_Selected passage:_

* * *

Marketing? All they have to say is "Final Fantasy 7 Remake" and the marketing is complete. Even without ANY other information there will still be 2 million pre-orders. It will make "Greatest Hits" status in the first week no matter what is done to the game.
I'm with Daniel on this one. I know I'm going to hate this remake as much as I'm already hating the upcoming Star Wars sequel trilogy. I haven't seen a single trailer for it, but from the stills and Disney I know it's going to be a big mistake. On one hand, George "More CGI" Lucas is out of it, but Walt "Make ALL the Toy Lines" Disney will just be a different flavor of garbage.[/rant]
Not really.
Marketing in the context of SE and FF7 is about more than putting out the news to engage the general consumer base - it's about the corporate structure in its entirety.
SE saw a huge increase in share value after the announcement - but the longer time passes without significant news, the more of the momentum will be lost. The shares will stabilize and then drop back to the base-line, and the lack of press coverage runs the risk of the less dedicated general public will lose interest in favor of more pressing concerns such as the new Fallout etc.
When this happens, the dev-team will face new difficulties as the above inherently leads to increase in publisher and share-holder pressure, which usually leads to an increase in production pace, and the shortening of dead-lines which ultimately harms the production-value overall.
That's why this is bad marketing - it's bad marketing because they prioritized shock value (probably due to some back-deal with Sony in order to improve the E3 presentation), rather than thinking long-term about the value of the company and the production process.
Things to "look forward to" in the remake:
-Aerith revival quest (plus she'll be named "Aerith")
-More flashy limit breaks that last longer
-Extended cut FMVs in 1080p! (Now with blood!)
-Arranged music = Better music
-Five digit damage limits;eight digit enemy HP.

* * *

_Extracted entries:_

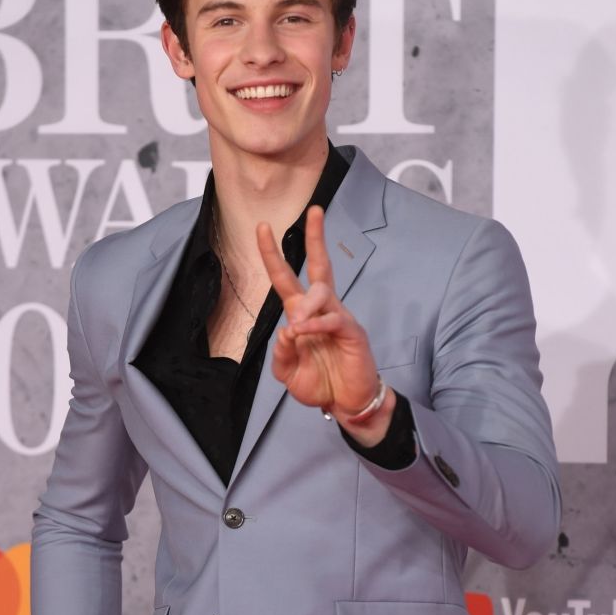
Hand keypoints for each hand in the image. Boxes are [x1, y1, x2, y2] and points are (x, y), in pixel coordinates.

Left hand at [256, 206, 394, 441]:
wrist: (346, 404)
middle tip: (314, 210)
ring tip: (298, 325)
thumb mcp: (288, 373)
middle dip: (316, 237)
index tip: (263, 228)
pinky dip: (318, 325)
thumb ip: (281, 354)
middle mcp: (321, 309)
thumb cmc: (320, 384)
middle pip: (320, 265)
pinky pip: (334, 319)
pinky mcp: (352, 332)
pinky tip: (307, 332)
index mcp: (301, 314)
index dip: (273, 254)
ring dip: (307, 306)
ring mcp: (338, 317)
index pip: (285, 278)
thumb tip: (287, 329)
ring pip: (323, 293)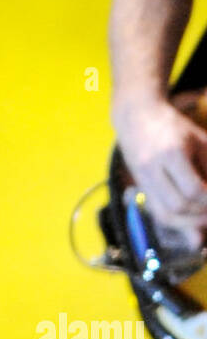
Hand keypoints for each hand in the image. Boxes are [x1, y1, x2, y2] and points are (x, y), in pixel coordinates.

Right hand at [114, 95, 206, 237]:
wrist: (137, 116)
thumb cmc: (175, 127)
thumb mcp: (200, 142)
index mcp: (170, 152)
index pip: (193, 190)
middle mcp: (151, 166)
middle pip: (179, 205)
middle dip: (202, 213)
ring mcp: (142, 177)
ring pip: (166, 215)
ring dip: (190, 222)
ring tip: (204, 213)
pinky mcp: (140, 185)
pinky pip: (158, 213)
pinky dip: (177, 221)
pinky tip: (190, 215)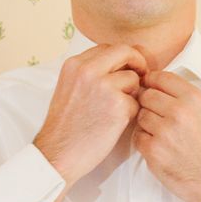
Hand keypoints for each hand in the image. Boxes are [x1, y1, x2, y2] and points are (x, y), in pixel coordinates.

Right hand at [34, 43, 147, 185]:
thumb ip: (90, 73)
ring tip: (115, 110)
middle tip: (142, 74)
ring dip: (132, 94)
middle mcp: (88, 70)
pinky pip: (136, 103)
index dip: (122, 56)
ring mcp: (104, 87)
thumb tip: (121, 63)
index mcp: (75, 64)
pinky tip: (114, 124)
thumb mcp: (69, 87)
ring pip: (134, 79)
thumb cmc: (64, 126)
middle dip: (138, 62)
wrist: (57, 154)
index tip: (128, 66)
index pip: (108, 47)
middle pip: (125, 52)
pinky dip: (131, 114)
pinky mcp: (118, 106)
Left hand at [132, 69, 200, 201]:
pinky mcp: (154, 151)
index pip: (162, 77)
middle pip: (146, 95)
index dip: (152, 81)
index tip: (149, 84)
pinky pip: (137, 137)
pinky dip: (144, 142)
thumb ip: (183, 98)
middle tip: (156, 115)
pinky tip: (159, 147)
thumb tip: (155, 86)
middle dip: (147, 104)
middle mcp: (179, 111)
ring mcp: (164, 131)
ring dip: (146, 124)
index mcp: (194, 98)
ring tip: (161, 135)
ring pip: (140, 116)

* * *

_Task A:_ According to the forum discussion of the Final Fantasy 7 Remake, what did SE see after the announcement?
_Task B:_ Extend the forum discussion of the Final Fantasy 7 Remake, picking up after its final line.

_Task response A:_ SE saw a huge increase in share value.

_Task response B:_
-More active battles
-Smaller overworld;more dungeon crawly
-No random encounters outside of overworld
-Superboss(es?) that exceed damage limit
-Quests that have no real purpose other than to provide an achievement (Or previously existing quest with an achievement attached to it)
-Better(?) chocobo breeding experience (certainly one of the more grind-y things to do in the game)
-Alternate, or multiple, endings
-Nothing is missable
-New Game+ mode
-More Materia
-More dialogical interludes to break up the non-stop action
Yeah. Guess which FF title I've been binge playing lately.
Some of these aren't bad though.
- Blood in cut-scenes make sense. I always found it jarring how Shinra building was covered in blood after the Jenova break-out, but then the rest of the game was all PG-13, even as Aerith got stabbed to death by Sephiroth.
- Active battles can be a good thing if done right. I am not confident in this teams ability to do so, but it is possible.
Personally, I thought type-0 had a really good set-up for action battles (although a lackluster on the magic side, and terribly balanced...), and I've always greatly enjoyed the Star Ocean games (at least the first 3).
- more dialogue can be done in a great way to provide personality to a game. One of my favorite games of the newer console generations, was Sakaguchi's The Last Story for Wii. It really did everything right from a narrative and character development stand-point that later FF games have failed miserably at.
The thing that really made the characters of TLS come alive was the banter they shared throughout the game - however,
the banter very seldom interfered with the game-play. The characters would be casually conversing whether they were walking around exploring dungeons, or fighting.
FF7 could gain from such an approach, especially if they plan on scaling it up. If they remove the world-map and add a large open world instead, there is much more room for dialogue between characters being expressed as they travel, instead of the characters standing in place and the game-play coming to a halt for prolonged periods of time.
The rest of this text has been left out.